WORK REQUEST
The entries are to be printed again word for word, but no picture may appear.

[Page images and extracted text]
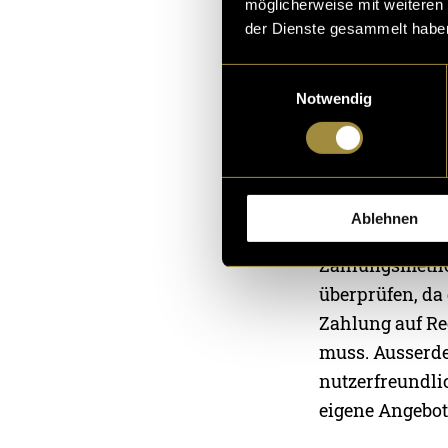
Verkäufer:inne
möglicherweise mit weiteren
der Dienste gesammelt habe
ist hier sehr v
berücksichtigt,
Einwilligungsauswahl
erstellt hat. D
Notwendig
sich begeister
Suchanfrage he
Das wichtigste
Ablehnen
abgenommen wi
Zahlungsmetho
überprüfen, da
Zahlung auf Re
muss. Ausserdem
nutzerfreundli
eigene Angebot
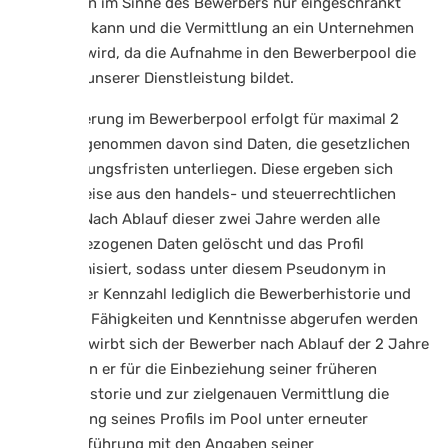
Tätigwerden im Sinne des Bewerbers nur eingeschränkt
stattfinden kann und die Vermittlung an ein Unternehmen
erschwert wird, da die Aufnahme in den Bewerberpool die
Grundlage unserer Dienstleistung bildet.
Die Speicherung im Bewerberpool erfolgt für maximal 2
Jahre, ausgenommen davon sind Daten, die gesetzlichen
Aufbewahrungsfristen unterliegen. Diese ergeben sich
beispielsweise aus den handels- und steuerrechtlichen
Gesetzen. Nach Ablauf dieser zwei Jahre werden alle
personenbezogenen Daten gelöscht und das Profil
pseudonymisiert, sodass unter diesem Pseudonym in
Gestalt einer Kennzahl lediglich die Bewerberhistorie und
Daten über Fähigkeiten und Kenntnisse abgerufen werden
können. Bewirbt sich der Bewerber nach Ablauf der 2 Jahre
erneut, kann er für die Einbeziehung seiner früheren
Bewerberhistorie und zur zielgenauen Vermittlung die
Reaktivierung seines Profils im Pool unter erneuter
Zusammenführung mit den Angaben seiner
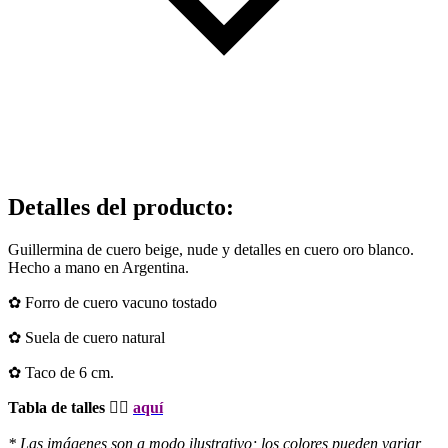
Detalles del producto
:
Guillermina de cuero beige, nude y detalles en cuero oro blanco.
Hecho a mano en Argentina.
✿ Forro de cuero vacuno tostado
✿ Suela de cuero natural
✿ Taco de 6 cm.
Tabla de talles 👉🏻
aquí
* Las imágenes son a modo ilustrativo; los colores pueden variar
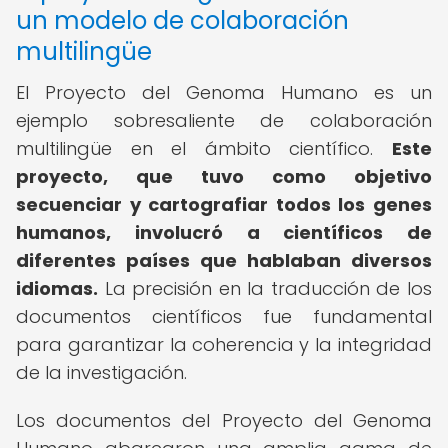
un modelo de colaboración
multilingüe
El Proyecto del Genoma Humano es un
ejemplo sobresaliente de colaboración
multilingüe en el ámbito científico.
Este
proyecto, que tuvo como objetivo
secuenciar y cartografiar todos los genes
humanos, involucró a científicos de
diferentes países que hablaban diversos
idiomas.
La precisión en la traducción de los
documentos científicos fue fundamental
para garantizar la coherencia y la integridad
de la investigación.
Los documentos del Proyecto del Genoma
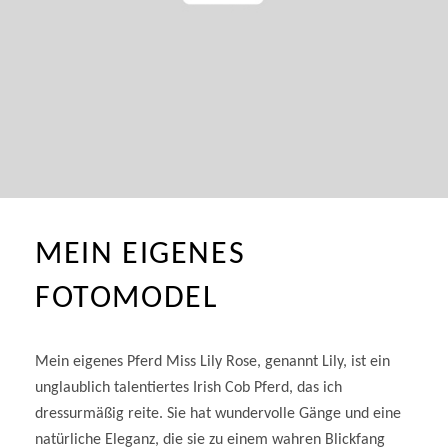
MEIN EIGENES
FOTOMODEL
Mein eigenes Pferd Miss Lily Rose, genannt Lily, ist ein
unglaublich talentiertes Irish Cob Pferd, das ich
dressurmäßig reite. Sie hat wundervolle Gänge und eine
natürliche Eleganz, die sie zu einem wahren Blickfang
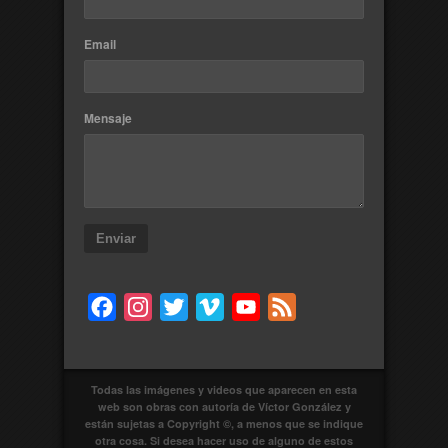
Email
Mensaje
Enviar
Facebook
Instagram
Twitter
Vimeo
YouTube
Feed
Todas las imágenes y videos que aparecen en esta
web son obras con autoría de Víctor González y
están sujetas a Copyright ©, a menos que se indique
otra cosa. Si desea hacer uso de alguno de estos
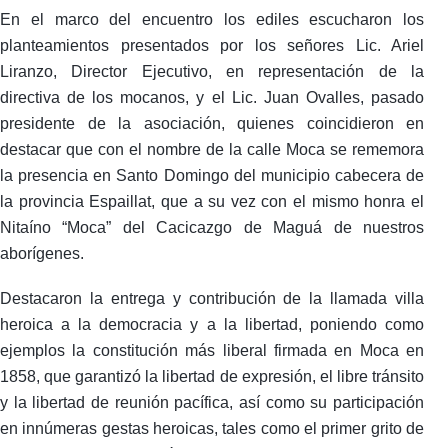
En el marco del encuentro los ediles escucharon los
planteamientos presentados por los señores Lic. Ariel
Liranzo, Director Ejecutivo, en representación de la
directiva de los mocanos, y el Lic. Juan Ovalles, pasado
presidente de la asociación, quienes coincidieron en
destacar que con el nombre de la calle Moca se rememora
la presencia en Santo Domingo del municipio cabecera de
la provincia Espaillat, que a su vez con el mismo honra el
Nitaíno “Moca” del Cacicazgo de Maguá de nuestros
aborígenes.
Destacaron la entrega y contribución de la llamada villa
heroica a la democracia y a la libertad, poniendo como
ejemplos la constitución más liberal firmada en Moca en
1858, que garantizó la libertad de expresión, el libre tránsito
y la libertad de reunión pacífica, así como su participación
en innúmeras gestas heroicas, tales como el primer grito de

ANSWER TO THE PROBLEM
Verkäufer:inne
möglicherweise mit weiteren
der Dienste gesammelt habe
ist hier sehr v
berücksichtigt,
Einwilligungsauswahl
erstellt hat. D
Notwendig
sich begeister
Suchanfrage he
Das wichtigste
Ablehnen
abgenommen wi
Zahlungsmetho
überprüfen, da
Zahlung auf Re
muss. Ausserdem
nutzerfreundli
eigene Angebot
Tätigwerden im Sinne des Bewerbers nur eingeschränkt
stattfinden kann und die Vermittlung an ein Unternehmen
erschwert wird, da die Aufnahme in den Bewerberpool die
Grundlage unserer Dienstleistung bildet.
Die Speicherung im Bewerberpool erfolgt für maximal 2
Jahre, ausgenommen davon sind Daten, die gesetzlichen
Aufbewahrungsfristen unterliegen. Diese ergeben sich
beispielsweise aus den handels- und steuerrechtlichen
Gesetzen. Nach Ablauf dieser zwei Jahre werden alle
personenbezogenen Daten gelöscht und das Profil
pseudonymisiert, sodass unter diesem Pseudonym in
Gestalt einer Kennzahl lediglich die Bewerberhistorie und
Daten über Fähigkeiten und Kenntnisse abgerufen werden
können. Bewirbt sich der Bewerber nach Ablauf der 2 Jahre
erneut, kann er für die Einbeziehung seiner früheren
Bewerberhistorie und zur zielgenauen Vermittlung die
Reaktivierung seines Profils im Pool unter erneuter
Zusammenführung mit den Angaben seiner
Detalles del producto
:
Guillermina de cuero beige, nude y detalles en cuero oro blanco.
Hecho a mano en Argentina.
✿ Forro de cuero vacuno tostado
✿ Suela de cuero natural
✿ Taco de 6 cm.
Tabla de talles 👉🏻
aquí
* Las imágenes son a modo ilustrativo; los colores pueden variar
un modelo de colaboración
multilingüe
El Proyecto del Genoma Humano es un
ejemplo sobresaliente de colaboración
multilingüe en el ámbito científico.
Este
proyecto, que tuvo como objetivo
secuenciar y cartografiar todos los genes
humanos, involucró a científicos de
diferentes países que hablaban diversos
idiomas.
La precisión en la traducción de los
documentos científicos fue fundamental
para garantizar la coherencia y la integridad
de la investigación.
Los documentos del Proyecto del Genoma
MEIN EIGENES
FOTOMODEL
Mein eigenes Pferd Miss Lily Rose, genannt Lily, ist ein
unglaublich talentiertes Irish Cob Pferd, das ich
dressurmäßig reite. Sie hat wundervolle Gänge und eine
natürliche Eleganz, die sie zu einem wahren Blickfang
Email
Mensaje
Enviar
Facebook
Instagram
Twitter
Vimeo
YouTube
Feed
Todas las imágenes y videos que aparecen en esta
web son obras con autoría de Víctor González y
están sujetas a Copyright ©, a menos que se indique
otra cosa. Si desea hacer uso de alguno de estos
En el marco del encuentro los ediles escucharon los
planteamientos presentados por los señores Lic. Ariel
Liranzo, Director Ejecutivo, en representación de la
directiva de los mocanos, y el Lic. Juan Ovalles, pasado
presidente de la asociación, quienes coincidieron en
destacar que con el nombre de la calle Moca se rememora
la presencia en Santo Domingo del municipio cabecera de
la provincia Espaillat, que a su vez con el mismo honra el
Nitaíno “Moca” del Cacicazgo de Maguá de nuestros
aborígenes.
Destacaron la entrega y contribución de la llamada villa
heroica a la democracia y a la libertad, poniendo como
ejemplos la constitución más liberal firmada en Moca en
1858, que garantizó la libertad de expresión, el libre tránsito
y la libertad de reunión pacífica, así como su participación
en innúmeras gestas heroicas, tales como el primer grito de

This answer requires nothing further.